Task item A:
Answer these questions using the commit page on packet Tx scheduling:
(i) How many commits does the graph show?
(ii) Which function do some devices allow to be queried to get the current device timestamp?
(iii) Which interface is given as an example of a promising feature for precise time management of egress packets?

Excerpted text:
———

Commit Graph

3 Commits

Author SHA1 Message Date
Viacheslav Ovsiienko
9da82e8d8b mbuf: introduce accurate packet Tx scheduling
There is the requirement on some networks for precise traffic timing
management. The ability to send (and, generally speaking, receive)
the packets at the very precisely specified moment of time provides
the opportunity to support the connections with Time Division
Multiplexing using the contemporary general purpose NIC without involving
an auxiliary hardware. For example, the supporting of O-RAN Fronthaul
interface is one of the promising features for potentially usage of the
precise time management for the egress packets.

The main objective of this patchset is to specify the way how applications
can provide the moment of time at what the packet transmission must be
started and to describe in preliminary the supporting this feature
from mlx5 PMD side [1].

The new dynamic timestamp field is proposed, it provides some timing
information, the units and time references (initial phase) are not
explicitly defined but are maintained always the same for a given port.
Some devices allow to query rte_eth_read_clock() that will return
the current device timestamp. The dynamic timestamp flag tells whether
the field contains actual timestamp value. For the packets being sent
this value can be used by PMD to schedule packet sending.

———

Task item B:
Return the lines of the scene photo sets listing between the lines holding "Can you tell" and "0.600187, 0.439811, 0.552132]]", inclusive, without any changes. Leave the pictures out of your answer.

Scene photo sets with intrinsics:

———

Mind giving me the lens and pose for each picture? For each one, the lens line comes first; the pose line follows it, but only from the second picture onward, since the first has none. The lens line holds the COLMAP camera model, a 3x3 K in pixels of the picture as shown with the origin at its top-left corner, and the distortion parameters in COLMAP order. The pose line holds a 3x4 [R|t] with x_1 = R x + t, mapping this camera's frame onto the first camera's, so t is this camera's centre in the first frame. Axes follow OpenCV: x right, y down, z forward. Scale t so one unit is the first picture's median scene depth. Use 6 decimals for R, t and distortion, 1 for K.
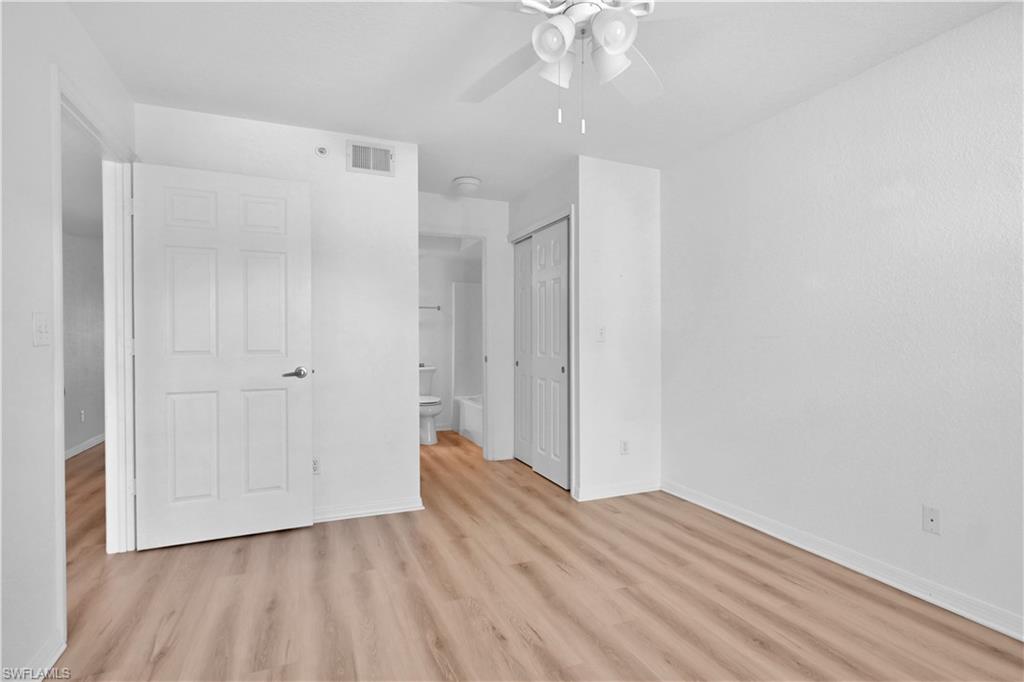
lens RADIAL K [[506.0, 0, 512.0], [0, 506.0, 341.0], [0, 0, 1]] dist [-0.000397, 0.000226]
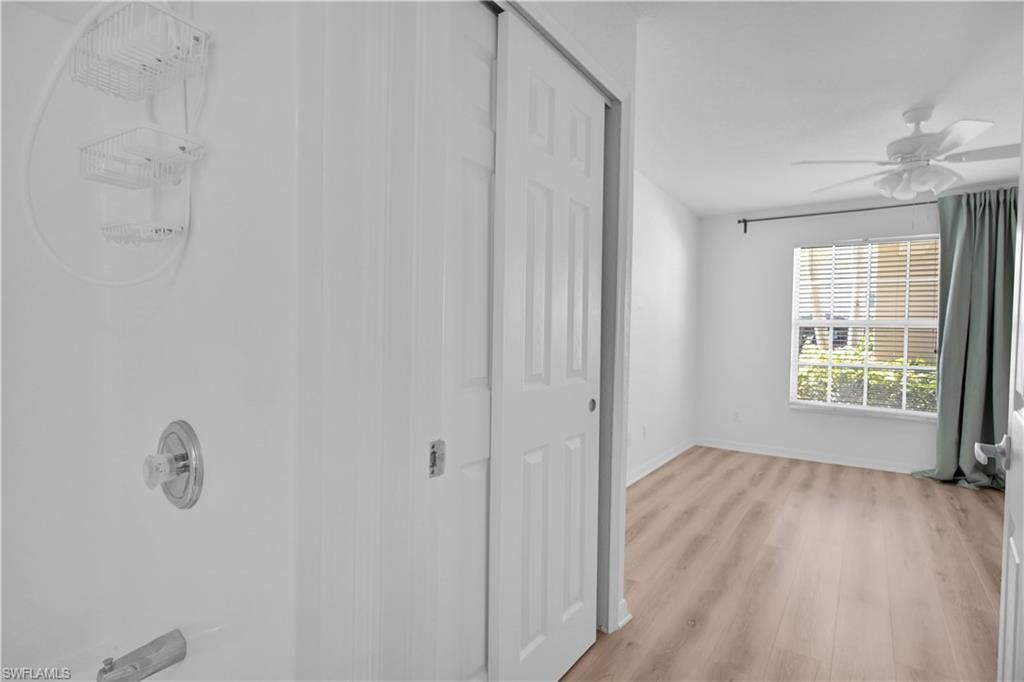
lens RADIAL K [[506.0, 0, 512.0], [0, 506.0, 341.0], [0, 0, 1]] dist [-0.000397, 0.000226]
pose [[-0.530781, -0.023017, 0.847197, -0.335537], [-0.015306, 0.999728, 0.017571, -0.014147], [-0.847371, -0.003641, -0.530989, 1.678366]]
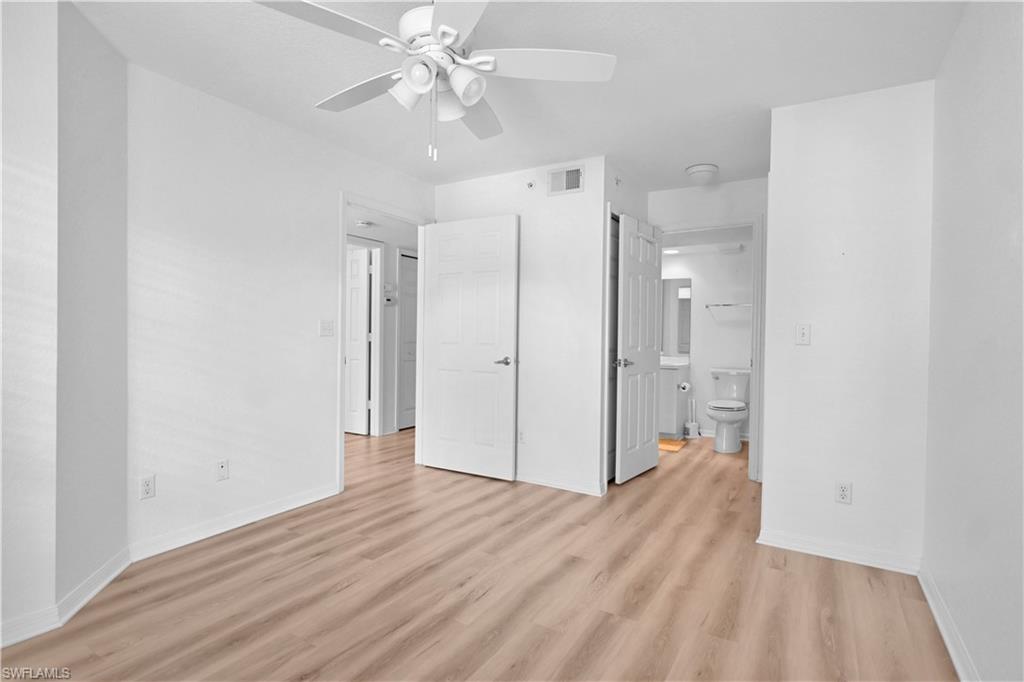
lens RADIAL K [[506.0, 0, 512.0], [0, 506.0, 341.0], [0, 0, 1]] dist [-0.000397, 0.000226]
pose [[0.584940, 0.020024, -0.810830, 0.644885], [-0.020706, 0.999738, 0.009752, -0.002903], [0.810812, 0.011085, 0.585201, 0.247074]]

———

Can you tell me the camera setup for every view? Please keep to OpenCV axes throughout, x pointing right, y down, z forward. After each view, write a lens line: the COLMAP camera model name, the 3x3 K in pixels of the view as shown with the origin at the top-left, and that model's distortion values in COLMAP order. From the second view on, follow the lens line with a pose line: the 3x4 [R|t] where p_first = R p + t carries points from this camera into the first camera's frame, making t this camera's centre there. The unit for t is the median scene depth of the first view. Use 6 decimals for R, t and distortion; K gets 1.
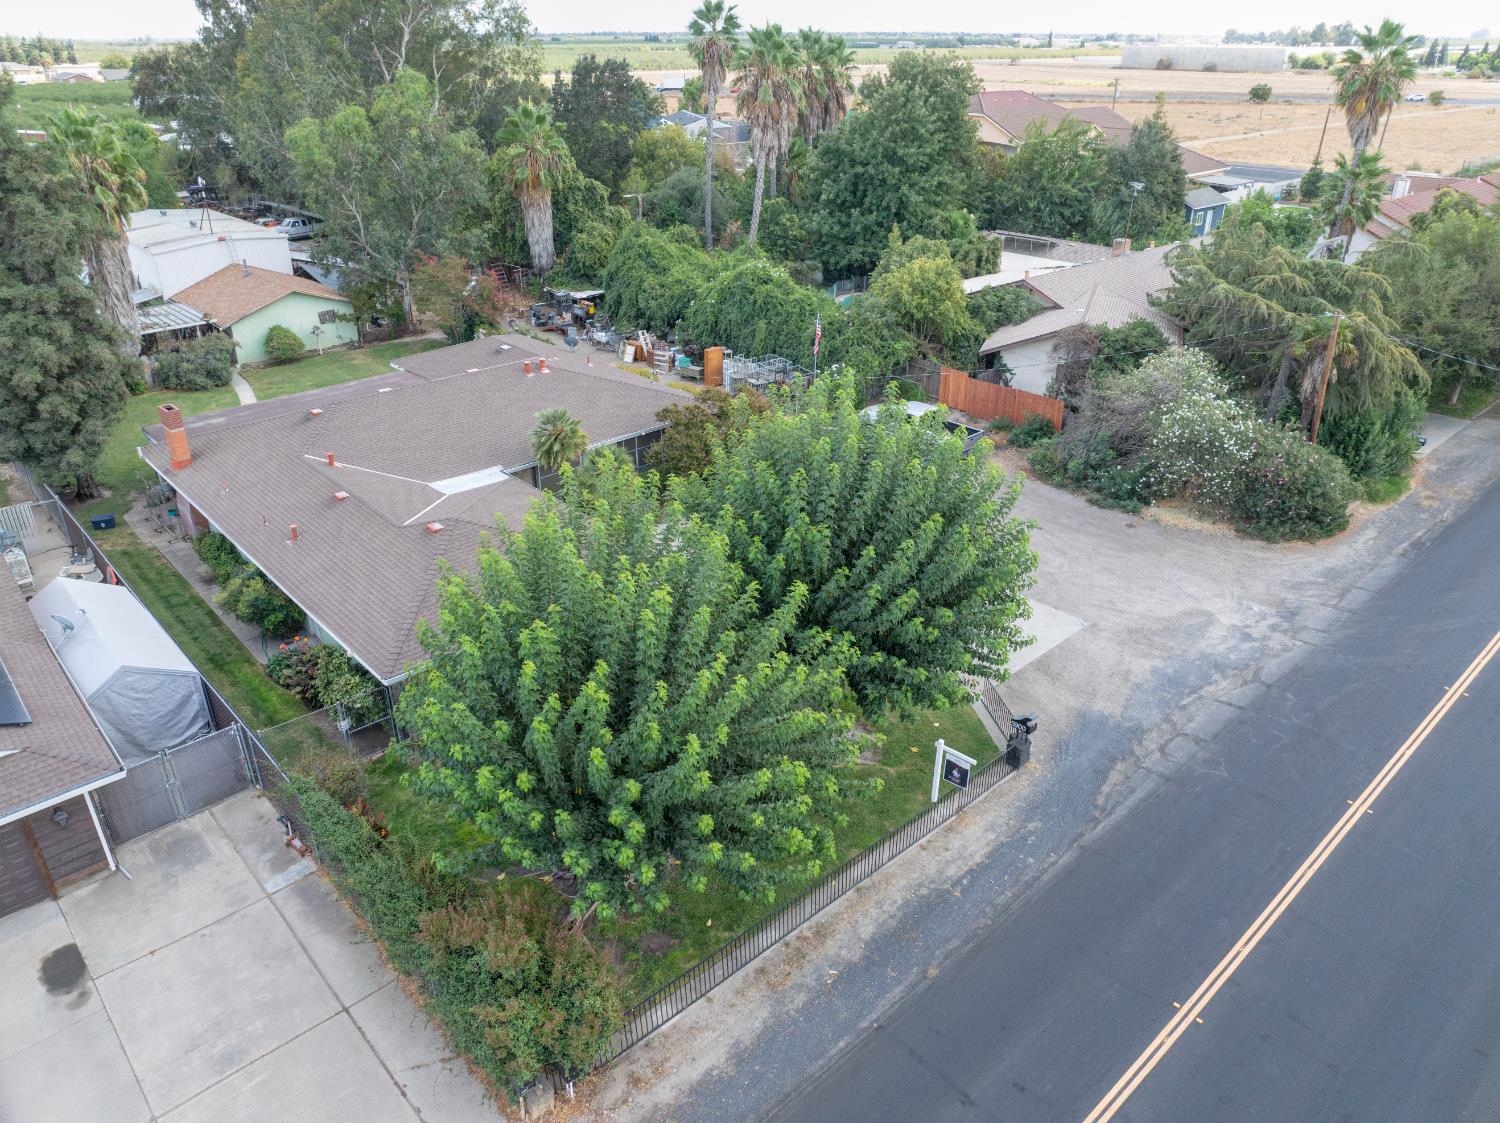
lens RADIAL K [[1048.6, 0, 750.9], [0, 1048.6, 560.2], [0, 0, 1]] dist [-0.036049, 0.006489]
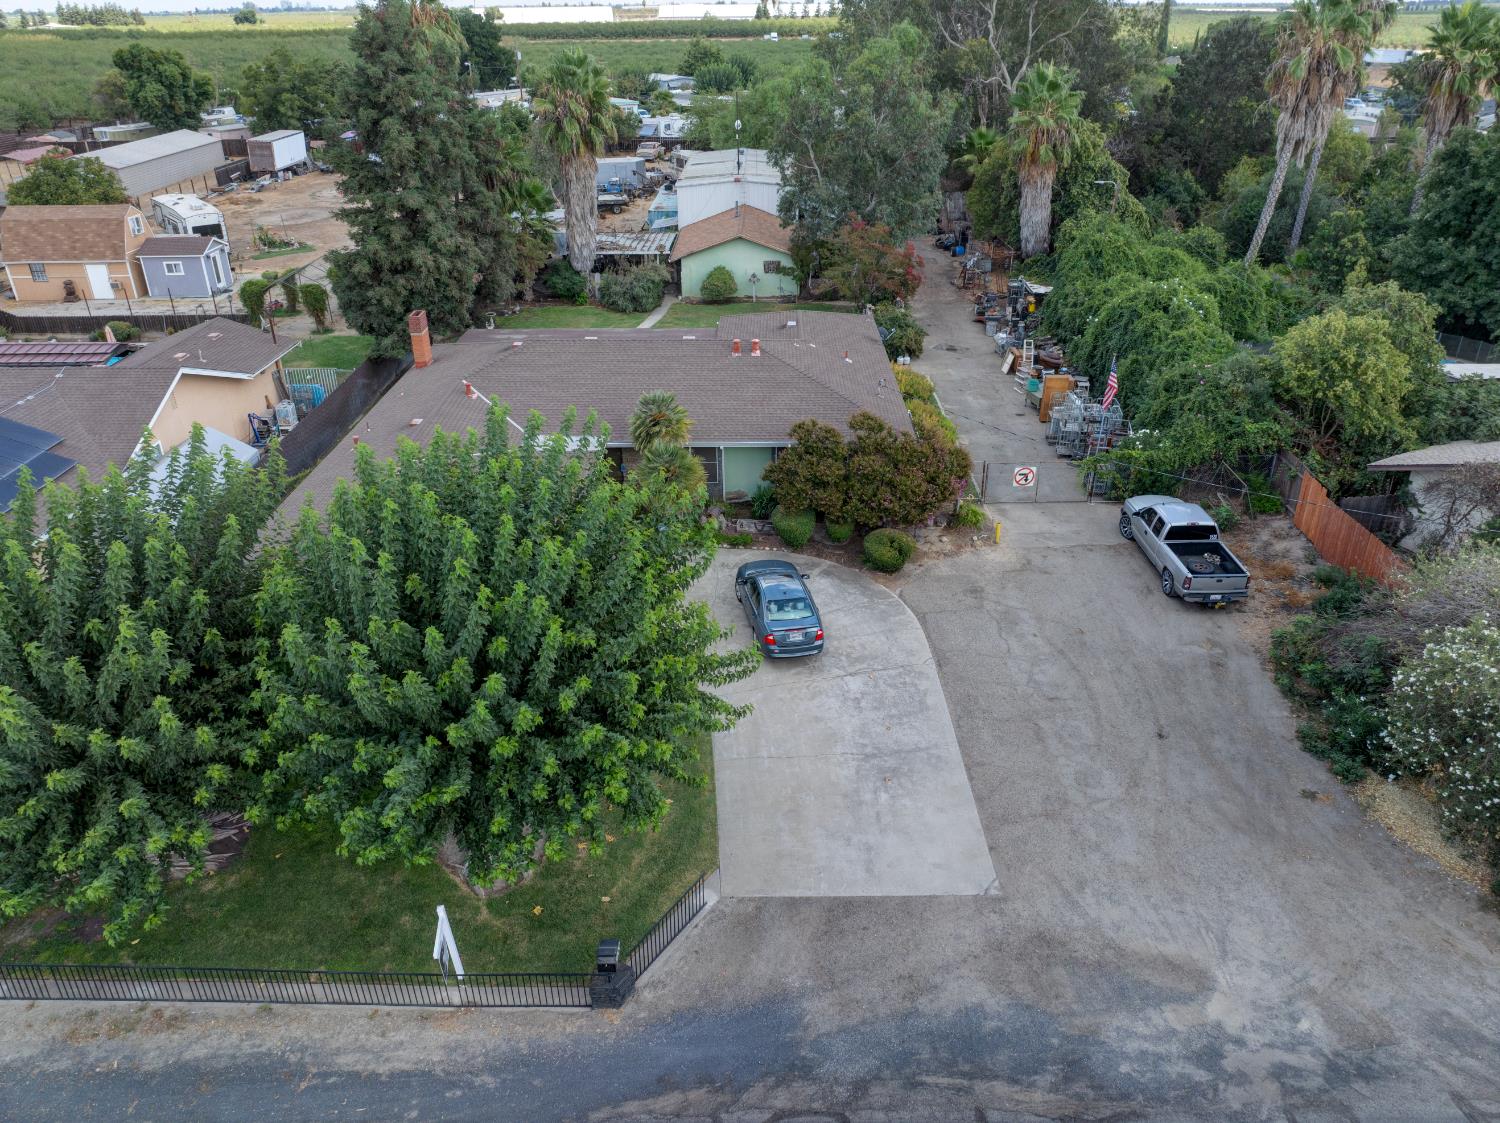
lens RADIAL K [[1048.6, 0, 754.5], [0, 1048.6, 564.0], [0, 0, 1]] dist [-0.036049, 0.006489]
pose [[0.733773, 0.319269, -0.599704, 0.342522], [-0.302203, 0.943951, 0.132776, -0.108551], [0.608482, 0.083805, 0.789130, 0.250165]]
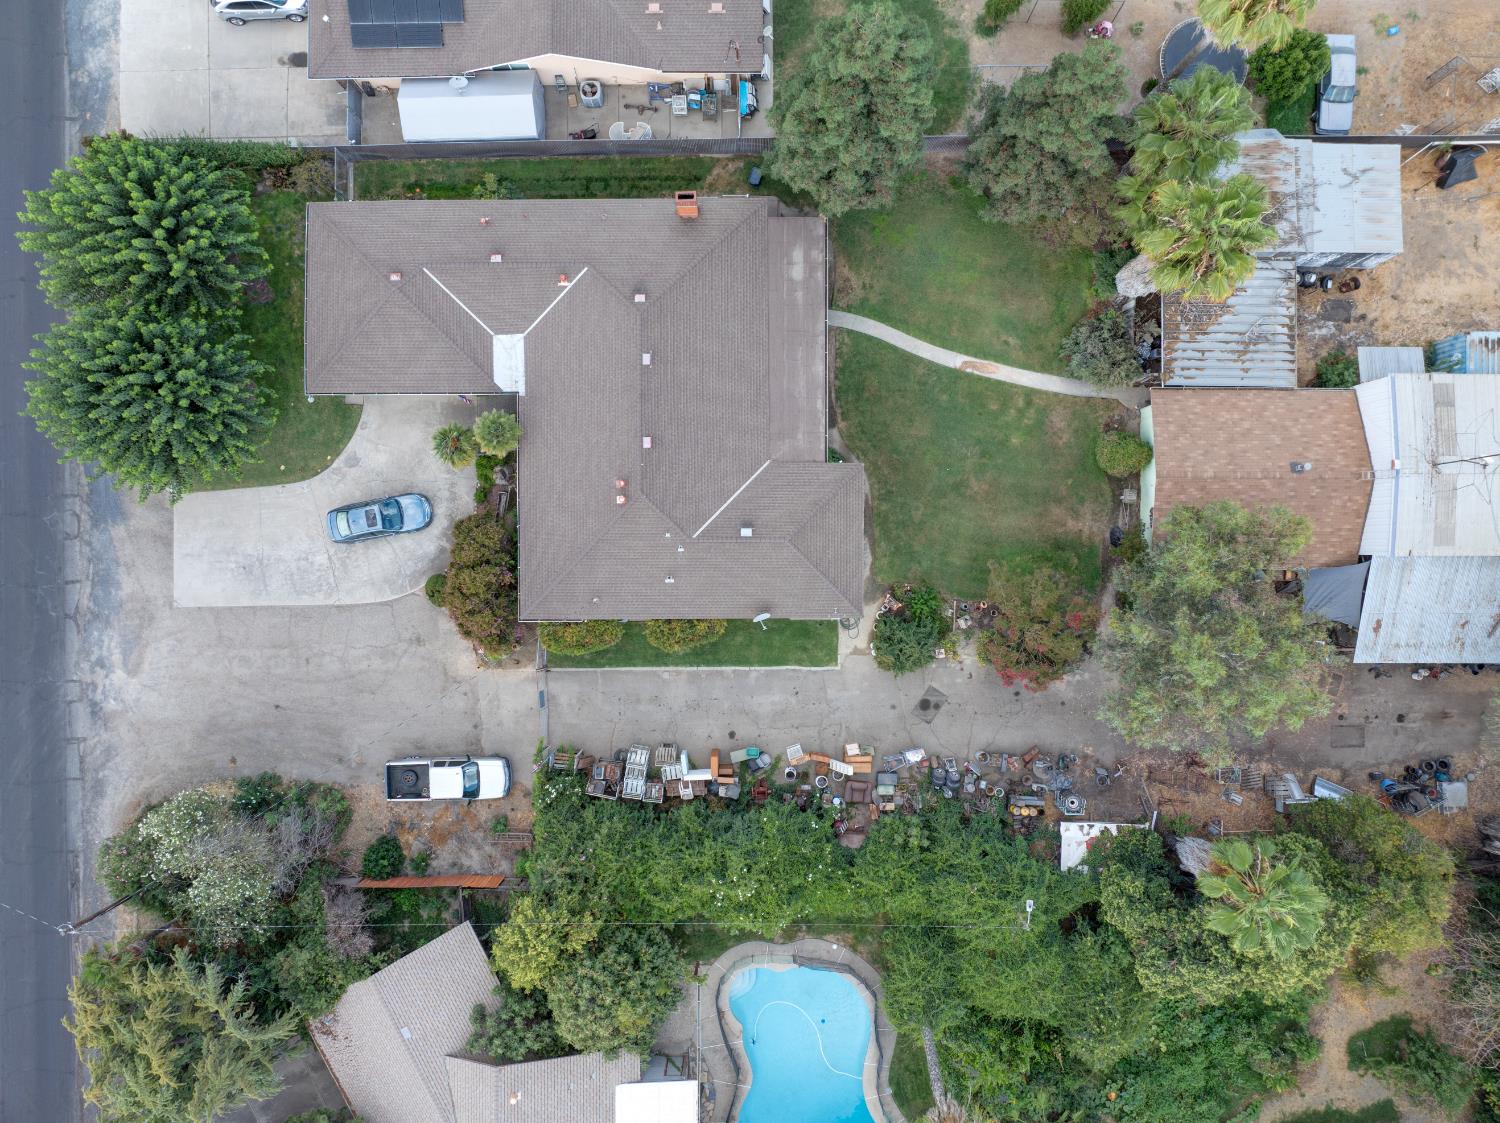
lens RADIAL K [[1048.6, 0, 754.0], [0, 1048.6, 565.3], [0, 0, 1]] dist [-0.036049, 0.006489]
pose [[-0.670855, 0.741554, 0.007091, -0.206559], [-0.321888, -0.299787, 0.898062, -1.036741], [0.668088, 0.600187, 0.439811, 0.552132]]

———

Output A:
(i) 3 commits.
(ii) rte_eth_read_clock().
(iii) The O-RAN Fronthaul interface.

Output B:
Can you tell me the camera setup for every view? Please keep to OpenCV axes throughout, x pointing right, y down, z forward. After each view, write a lens line: the COLMAP camera model name, the 3x3 K in pixels of the view as shown with the origin at the top-left, and that model's distortion values in COLMAP order. From the second view on, follow the lens line with a pose line: the 3x4 [R|t] where p_first = R p + t carries points from this camera into the first camera's frame, making t this camera's centre there. The unit for t is the median scene depth of the first view. Use 6 decimals for R, t and distortion; K gets 1.
lens RADIAL K [[1048.6, 0, 750.9], [0, 1048.6, 560.2], [0, 0, 1]] dist [-0.036049, 0.006489]
lens RADIAL K [[1048.6, 0, 754.5], [0, 1048.6, 564.0], [0, 0, 1]] dist [-0.036049, 0.006489]
pose [[0.733773, 0.319269, -0.599704, 0.342522], [-0.302203, 0.943951, 0.132776, -0.108551], [0.608482, 0.083805, 0.789130, 0.250165]]
lens RADIAL K [[1048.6, 0, 754.0], [0, 1048.6, 565.3], [0, 0, 1]] dist [-0.036049, 0.006489]
pose [[-0.670855, 0.741554, 0.007091, -0.206559], [-0.321888, -0.299787, 0.898062, -1.036741], [0.668088, 0.600187, 0.439811, 0.552132]]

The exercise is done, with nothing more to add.